What do you feel was your biggest unexpected discovery or “aha moment” when writing?
My views about violence and war has always fallen within the just war tradition. I believed that violence can be and is justified, under certain conditions. I’ve respected pacifism and pacifists, though I disagreed with them. But my study of these issues while writing this book made me see the strength of the case for pacifism, from the perspective of politics, morality, and Christian theology. While I would not say I am, strictly speaking, a pacifist, I would say I am as close to it as you can get without actually being one. The burden of proof for anyone who wants to baptize any form of violence as justified by Christian teachings is much greater than I had previously believed, and that has really had big impact on my understanding of what the Hebrew Bible and New Testament have to say about these issues. In particular, one of the biggest aha moments I had was when I studied John 2:13-22, where Jesus cleanses the temple of the moneychangers. People use this passage to justify injuring or killing others, but nobody was injured or killed in this passage. I find that to be a fascinating commentary on how we use Scripture, and what it says about us.

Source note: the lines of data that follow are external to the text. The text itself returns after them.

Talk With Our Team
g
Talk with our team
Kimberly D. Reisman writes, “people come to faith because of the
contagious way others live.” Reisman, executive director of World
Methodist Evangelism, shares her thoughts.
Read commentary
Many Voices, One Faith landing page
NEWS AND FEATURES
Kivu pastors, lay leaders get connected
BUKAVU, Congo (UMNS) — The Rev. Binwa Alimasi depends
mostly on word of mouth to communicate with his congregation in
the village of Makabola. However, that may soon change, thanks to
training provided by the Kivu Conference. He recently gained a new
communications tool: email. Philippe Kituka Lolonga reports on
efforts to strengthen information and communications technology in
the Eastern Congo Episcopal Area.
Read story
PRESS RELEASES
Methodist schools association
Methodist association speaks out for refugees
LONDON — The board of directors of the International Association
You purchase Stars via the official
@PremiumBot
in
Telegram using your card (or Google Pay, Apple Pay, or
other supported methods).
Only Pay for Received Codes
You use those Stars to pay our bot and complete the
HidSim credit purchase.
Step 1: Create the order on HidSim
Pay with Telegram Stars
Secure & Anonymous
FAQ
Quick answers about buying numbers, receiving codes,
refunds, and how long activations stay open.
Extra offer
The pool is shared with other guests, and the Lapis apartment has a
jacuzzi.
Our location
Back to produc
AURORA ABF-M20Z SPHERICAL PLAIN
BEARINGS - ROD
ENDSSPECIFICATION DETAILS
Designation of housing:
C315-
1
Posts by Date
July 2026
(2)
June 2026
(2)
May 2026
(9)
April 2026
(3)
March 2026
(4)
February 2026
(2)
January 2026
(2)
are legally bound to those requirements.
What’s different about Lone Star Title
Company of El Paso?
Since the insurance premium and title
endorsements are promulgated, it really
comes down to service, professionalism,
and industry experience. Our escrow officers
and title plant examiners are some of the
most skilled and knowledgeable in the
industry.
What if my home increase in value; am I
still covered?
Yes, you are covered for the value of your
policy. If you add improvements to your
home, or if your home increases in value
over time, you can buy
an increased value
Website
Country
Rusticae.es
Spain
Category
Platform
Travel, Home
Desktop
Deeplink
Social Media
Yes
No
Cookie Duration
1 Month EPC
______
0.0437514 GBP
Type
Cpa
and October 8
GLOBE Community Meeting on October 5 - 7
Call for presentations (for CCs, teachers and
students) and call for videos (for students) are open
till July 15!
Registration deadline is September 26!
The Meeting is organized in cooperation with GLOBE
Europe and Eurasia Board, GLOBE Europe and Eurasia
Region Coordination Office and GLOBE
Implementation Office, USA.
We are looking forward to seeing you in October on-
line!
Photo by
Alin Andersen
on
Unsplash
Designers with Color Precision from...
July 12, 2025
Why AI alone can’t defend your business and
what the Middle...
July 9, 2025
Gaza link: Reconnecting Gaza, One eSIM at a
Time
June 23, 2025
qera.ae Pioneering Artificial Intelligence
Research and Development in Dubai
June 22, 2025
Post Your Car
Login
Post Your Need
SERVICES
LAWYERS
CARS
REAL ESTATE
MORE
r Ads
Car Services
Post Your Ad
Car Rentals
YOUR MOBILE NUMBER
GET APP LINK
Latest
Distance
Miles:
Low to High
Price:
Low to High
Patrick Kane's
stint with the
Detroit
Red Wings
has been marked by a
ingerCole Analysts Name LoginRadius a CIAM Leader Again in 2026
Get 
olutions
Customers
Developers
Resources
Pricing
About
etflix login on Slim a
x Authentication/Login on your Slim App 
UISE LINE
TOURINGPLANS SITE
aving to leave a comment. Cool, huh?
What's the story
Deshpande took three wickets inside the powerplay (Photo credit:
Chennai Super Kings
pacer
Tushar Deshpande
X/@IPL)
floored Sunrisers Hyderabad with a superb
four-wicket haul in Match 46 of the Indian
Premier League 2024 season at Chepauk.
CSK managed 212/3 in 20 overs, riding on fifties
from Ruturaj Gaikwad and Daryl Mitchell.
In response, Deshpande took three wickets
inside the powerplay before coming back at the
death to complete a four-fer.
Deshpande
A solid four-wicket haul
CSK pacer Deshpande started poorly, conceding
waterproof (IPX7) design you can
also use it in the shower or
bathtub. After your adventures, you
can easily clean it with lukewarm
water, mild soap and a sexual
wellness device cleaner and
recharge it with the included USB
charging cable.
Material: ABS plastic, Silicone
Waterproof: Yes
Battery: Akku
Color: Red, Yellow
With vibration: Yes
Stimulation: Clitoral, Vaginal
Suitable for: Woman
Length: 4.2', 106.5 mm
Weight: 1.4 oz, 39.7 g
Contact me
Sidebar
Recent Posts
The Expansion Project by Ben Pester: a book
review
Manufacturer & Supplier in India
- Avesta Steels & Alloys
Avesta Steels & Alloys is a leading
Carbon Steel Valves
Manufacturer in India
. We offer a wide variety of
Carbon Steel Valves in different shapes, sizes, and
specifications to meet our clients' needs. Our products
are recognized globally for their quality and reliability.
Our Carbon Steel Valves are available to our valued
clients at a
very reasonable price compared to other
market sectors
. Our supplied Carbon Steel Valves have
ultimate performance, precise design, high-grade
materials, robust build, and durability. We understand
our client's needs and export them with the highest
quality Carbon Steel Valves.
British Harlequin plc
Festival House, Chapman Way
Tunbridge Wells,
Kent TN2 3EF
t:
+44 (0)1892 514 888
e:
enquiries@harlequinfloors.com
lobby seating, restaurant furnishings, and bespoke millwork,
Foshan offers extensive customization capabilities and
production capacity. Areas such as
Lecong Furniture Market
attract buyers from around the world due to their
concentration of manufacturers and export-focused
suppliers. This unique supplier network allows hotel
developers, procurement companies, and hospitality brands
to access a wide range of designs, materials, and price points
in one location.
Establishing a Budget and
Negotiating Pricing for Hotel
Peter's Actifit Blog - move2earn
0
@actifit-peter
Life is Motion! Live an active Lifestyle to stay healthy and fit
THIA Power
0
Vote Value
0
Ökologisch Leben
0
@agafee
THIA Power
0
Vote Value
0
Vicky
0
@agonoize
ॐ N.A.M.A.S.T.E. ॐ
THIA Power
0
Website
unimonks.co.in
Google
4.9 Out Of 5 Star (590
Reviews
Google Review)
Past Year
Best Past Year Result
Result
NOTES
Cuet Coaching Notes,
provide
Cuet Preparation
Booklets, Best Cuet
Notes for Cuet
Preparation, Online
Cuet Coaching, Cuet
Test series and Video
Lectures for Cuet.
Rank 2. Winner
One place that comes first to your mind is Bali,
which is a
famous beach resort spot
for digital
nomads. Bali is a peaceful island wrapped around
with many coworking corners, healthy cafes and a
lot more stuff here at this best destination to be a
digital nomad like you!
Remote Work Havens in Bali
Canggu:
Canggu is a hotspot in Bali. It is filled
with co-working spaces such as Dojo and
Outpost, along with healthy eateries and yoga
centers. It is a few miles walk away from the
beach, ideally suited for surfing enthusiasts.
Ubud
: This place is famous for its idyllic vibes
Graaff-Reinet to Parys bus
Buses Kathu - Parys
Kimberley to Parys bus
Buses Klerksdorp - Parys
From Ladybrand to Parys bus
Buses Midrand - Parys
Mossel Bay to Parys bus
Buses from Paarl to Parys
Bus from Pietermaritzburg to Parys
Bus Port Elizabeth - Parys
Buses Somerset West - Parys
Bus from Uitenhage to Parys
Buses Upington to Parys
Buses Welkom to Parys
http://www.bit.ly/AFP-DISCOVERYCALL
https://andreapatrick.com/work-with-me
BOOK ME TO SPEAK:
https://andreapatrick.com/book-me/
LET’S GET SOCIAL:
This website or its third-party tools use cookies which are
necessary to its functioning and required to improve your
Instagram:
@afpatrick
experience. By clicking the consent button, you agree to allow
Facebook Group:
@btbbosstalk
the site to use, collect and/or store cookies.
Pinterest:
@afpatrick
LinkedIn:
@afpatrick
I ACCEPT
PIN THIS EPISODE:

What three takeaway points or other things do you think would persuade readers of my blog that your book is one they should get, whether for themselves or as a gift for others (or both)?
- Regardless of your position on guns, my book offers common ground for people on the right and the left, and argues that there are things we can do to protect the rights of responsible gun owners while reducing gun violence in America.
- I discuss several of the most prevalent myths about guns and gun violence, myths that are present across the political spectrum. If we get past these myths and uncover what is true, we can make some progress on this issue.
- I also explore the most cited biblical passages by people in the gun debates, and offer an ethical approach to guns and gun violence grounded in the Bible and Christian thought.